• [Textauszug]
Am Dienstag (7. Juni) ging gegen 09.30 Uhr ein Notruf einer 62-Jährigen ein. Sie teilte der Polizei mit, dass ihr 34-jähriger Sohn die Wohnungseinrichtung zerstöre.
Eine Streife fuhr zum Einsatzort und wurde vor der Wohnung von der 62-jährigen Mutter bereits erwartet. Der Sohn befand sich zu diesem Zeitpunkt in der Wohnung. Als er die Tür kurz einen Spalt öffnete, ohne die vorgehängte Kette zu entfernen, hörten die Beamten drei Schüsse.
Die Polizei sperrte den Ort weiträumig ab und riefen das SEK zum Tatort. Der 34-Jährige zeigte sich mehrfach mit einer Axt und einem Krummsäbel am Fenster der Wohnung. Weil er immer wieder Kontakt zu den Einsatzkräften aufnahm, übernahmen Polizei-Psychologen die Verhandlungen.

• [Arbeitsmaterial]
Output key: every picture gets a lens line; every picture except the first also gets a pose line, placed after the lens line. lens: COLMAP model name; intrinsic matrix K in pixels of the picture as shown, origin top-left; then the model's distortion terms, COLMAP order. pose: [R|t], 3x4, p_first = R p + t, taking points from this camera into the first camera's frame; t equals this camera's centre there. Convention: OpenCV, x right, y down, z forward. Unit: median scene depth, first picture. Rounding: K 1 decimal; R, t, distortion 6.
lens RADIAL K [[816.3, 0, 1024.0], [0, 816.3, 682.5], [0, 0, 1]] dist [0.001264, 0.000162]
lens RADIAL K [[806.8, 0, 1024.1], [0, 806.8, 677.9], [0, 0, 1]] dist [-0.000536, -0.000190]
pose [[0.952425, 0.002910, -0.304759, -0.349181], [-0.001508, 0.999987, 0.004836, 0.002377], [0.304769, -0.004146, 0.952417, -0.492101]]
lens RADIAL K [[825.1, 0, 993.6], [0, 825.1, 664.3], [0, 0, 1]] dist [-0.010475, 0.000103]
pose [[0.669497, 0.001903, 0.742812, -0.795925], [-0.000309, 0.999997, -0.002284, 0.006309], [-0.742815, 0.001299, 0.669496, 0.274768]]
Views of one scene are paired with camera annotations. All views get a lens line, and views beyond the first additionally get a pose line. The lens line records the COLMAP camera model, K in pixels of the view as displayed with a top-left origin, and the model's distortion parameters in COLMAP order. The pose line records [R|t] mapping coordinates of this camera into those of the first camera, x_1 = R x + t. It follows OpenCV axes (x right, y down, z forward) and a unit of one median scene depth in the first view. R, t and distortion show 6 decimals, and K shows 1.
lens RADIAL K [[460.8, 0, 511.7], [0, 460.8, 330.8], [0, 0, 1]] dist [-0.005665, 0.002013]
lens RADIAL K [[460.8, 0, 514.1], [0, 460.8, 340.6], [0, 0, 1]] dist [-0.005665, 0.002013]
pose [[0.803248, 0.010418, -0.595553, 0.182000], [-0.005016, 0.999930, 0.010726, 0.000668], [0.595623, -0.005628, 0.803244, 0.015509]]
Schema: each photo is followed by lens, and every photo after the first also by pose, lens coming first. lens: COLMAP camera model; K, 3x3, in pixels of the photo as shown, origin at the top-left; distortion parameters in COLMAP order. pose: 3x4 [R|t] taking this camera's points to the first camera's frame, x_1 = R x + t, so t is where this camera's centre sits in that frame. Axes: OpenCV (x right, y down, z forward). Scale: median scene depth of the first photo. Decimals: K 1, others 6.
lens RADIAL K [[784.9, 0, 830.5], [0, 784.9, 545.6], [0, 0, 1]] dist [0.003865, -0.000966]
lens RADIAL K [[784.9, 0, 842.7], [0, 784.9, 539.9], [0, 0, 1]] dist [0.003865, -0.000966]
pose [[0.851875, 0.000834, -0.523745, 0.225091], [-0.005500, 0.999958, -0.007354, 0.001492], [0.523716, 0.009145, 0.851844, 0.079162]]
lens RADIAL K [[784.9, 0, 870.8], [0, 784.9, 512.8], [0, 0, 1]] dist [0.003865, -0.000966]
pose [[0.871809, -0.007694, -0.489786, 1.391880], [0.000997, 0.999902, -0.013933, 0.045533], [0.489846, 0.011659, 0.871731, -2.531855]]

• [Aufgabenstellung] Führen Sie den Text über den Polizeieinsatz an der Wohnung des 34-Jährigen im Anschluss an seinen letzten Satz fort.

• [Ergebnis]
Als der 34-Jährige nochmals die Wohnungstür kurz öffnete, griff das SEK zu. Der 34- Jährige wurde trug keinerlei wesentliche Verletzungen davon. Der Mann wurde in eine Psychiatrische Klinik eingewiesen. In der Wohnung wurden verschiedene Hieb- und Stichwaffen, jedoch keine Schusswaffe gefunden.